In 2013, during the third summer since the earthquake, the coastal area of Minamisoma City, Fukushima, which was affected by the tsunami, was filled with flowers named “Monochoria Korsakowii” in bloom. This flower is a rare native plant that has been classified as an endangered species type 2 by the Japanese Ministry of Environment. The flower had disappeared because of costal land reclamation activities by humans, but it has come back to life after the tsunami. It was chased out by people, but came back when people were gone. The innocent blue flowers embrace the ruthless laws of nature. ‘Won’t you try arranging these flowers?’ That invitation led me into long travels in Fukushima after the earthquake, continuing to this day. I have arranged many flowers. Flowers were blooming, as is natural, in the tsunami-affected areas, abandoned buildings, in the corners of a ghost town, and on the hill where one can view the nuclear power plant that interspersed radioactive substance…. In them was both the sorrow of losing things, and the hope that life still goes on.
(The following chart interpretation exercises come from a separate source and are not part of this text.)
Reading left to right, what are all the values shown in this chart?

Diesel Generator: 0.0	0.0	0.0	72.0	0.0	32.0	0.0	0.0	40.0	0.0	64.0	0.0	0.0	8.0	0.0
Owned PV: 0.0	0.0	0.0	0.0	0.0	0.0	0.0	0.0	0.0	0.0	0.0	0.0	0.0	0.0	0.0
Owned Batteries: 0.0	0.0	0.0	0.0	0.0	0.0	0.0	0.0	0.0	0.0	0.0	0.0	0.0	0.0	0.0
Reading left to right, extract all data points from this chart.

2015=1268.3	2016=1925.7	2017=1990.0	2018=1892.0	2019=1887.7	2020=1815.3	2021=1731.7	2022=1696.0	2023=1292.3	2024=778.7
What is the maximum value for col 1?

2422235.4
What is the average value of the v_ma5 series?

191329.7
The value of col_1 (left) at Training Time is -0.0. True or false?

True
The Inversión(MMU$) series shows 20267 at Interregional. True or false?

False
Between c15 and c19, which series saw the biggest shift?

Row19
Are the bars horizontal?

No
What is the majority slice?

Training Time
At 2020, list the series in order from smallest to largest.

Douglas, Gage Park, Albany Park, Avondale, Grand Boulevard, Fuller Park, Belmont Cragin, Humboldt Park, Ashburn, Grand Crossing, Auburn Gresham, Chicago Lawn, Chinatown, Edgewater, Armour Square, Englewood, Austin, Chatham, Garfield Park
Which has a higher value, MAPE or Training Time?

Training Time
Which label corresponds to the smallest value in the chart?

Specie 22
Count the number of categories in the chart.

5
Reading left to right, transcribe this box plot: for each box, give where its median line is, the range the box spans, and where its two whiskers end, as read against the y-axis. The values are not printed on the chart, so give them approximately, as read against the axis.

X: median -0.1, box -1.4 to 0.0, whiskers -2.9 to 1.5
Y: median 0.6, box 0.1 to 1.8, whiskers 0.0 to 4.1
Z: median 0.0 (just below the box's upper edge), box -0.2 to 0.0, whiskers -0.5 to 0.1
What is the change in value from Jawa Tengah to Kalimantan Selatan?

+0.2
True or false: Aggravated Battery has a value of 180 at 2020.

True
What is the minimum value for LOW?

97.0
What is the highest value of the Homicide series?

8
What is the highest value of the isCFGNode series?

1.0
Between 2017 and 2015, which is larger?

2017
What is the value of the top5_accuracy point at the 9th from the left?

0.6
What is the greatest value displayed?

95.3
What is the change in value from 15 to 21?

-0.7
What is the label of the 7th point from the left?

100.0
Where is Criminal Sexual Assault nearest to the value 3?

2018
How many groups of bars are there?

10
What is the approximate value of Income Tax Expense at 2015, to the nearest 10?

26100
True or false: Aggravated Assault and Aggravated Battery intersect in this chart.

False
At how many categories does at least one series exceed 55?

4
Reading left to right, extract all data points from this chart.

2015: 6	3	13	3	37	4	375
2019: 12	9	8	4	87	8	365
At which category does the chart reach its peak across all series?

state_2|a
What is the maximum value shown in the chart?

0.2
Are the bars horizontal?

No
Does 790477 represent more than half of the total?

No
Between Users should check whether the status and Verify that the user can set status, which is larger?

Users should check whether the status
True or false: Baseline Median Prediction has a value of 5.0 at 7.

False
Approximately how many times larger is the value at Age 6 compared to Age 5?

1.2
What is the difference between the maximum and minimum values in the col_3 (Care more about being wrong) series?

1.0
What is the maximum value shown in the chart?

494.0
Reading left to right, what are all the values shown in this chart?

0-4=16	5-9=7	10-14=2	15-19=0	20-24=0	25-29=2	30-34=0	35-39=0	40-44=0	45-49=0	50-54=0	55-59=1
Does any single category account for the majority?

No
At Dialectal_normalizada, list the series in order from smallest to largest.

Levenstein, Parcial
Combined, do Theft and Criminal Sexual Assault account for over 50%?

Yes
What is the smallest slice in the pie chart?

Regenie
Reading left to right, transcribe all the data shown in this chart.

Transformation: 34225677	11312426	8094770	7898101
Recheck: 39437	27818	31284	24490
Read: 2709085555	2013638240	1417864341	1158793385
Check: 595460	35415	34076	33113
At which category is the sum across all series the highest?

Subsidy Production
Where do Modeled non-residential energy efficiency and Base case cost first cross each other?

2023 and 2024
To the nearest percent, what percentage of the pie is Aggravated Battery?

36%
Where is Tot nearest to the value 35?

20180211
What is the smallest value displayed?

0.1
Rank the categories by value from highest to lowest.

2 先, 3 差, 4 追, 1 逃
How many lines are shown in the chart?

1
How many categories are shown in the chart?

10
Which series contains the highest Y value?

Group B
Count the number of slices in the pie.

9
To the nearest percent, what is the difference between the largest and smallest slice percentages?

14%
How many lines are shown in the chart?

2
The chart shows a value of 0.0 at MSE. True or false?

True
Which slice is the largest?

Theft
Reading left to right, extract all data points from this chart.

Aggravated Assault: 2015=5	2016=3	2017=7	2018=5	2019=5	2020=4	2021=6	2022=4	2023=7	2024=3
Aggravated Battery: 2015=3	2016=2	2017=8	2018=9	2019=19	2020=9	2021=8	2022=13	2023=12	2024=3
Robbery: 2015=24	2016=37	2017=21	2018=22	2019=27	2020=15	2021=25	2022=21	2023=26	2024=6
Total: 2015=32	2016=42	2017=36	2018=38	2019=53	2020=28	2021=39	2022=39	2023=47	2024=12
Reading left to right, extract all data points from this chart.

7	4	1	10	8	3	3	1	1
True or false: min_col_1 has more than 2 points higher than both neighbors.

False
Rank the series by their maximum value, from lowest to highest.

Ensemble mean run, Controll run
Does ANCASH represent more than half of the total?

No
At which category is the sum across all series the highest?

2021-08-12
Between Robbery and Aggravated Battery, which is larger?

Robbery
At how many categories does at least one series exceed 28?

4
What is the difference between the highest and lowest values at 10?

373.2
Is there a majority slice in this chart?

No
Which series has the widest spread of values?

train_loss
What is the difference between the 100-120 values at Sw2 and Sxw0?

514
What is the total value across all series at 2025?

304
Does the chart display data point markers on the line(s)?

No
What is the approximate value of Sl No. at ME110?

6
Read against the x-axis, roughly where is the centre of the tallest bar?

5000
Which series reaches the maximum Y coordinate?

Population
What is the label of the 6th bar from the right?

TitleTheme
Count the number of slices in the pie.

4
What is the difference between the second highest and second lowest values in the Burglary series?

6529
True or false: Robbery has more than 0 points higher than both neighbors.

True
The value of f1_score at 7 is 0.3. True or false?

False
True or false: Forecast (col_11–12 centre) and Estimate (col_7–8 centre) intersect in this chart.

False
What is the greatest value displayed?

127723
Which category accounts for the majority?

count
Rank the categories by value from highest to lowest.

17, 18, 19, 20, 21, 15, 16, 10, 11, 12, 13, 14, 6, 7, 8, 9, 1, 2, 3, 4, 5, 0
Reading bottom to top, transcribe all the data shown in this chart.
The beautiful flowers seemed to be like pictures in the minds of those who survived the catastrophe. Looking back, this act may have been my prayer for the destroyed land and lost lives. This is now the sixth spring since the earthquake. Flowers bloom again in Fukushima, where the reconstruction is still far from being completed. The sight of those who only look ahead does not catch these flowers. They cannot hear the flowers’ voice. I hope that they stop for a while, and look down at the flowers, and listen.
– Atsunobu Katagiri

A flower arrangement artist born in 1973 in Osaka. In 1997, aged just 24, he succeeded to the professional name of master of the Misasagi ikebana school in Sakai City, Osaka. His arrangement style varies from the traditional to contemporary art, and he has worked on many collaborative projects with artists in other genres. His work employs various plants from small wild grasses to his longstanding theme, the large installation with cherry trees, exploring elements of animism, one of the originating sources of flower arrangement. He has stayed in Minamisoma city, Fukushima as an invited artist for the “Hama-dori, Naka-dori, & Aizu Tri-Regional Culture Collaboration Project” organized by the government’s Agency of Cultural Affairs since 2013, and has created numerous works. His book Sacrifice: The Ikebana of Regeneration, Offered to the Future (published by SEIGENSHA ART Publishing,Inc.) has been released as the documentation of the project.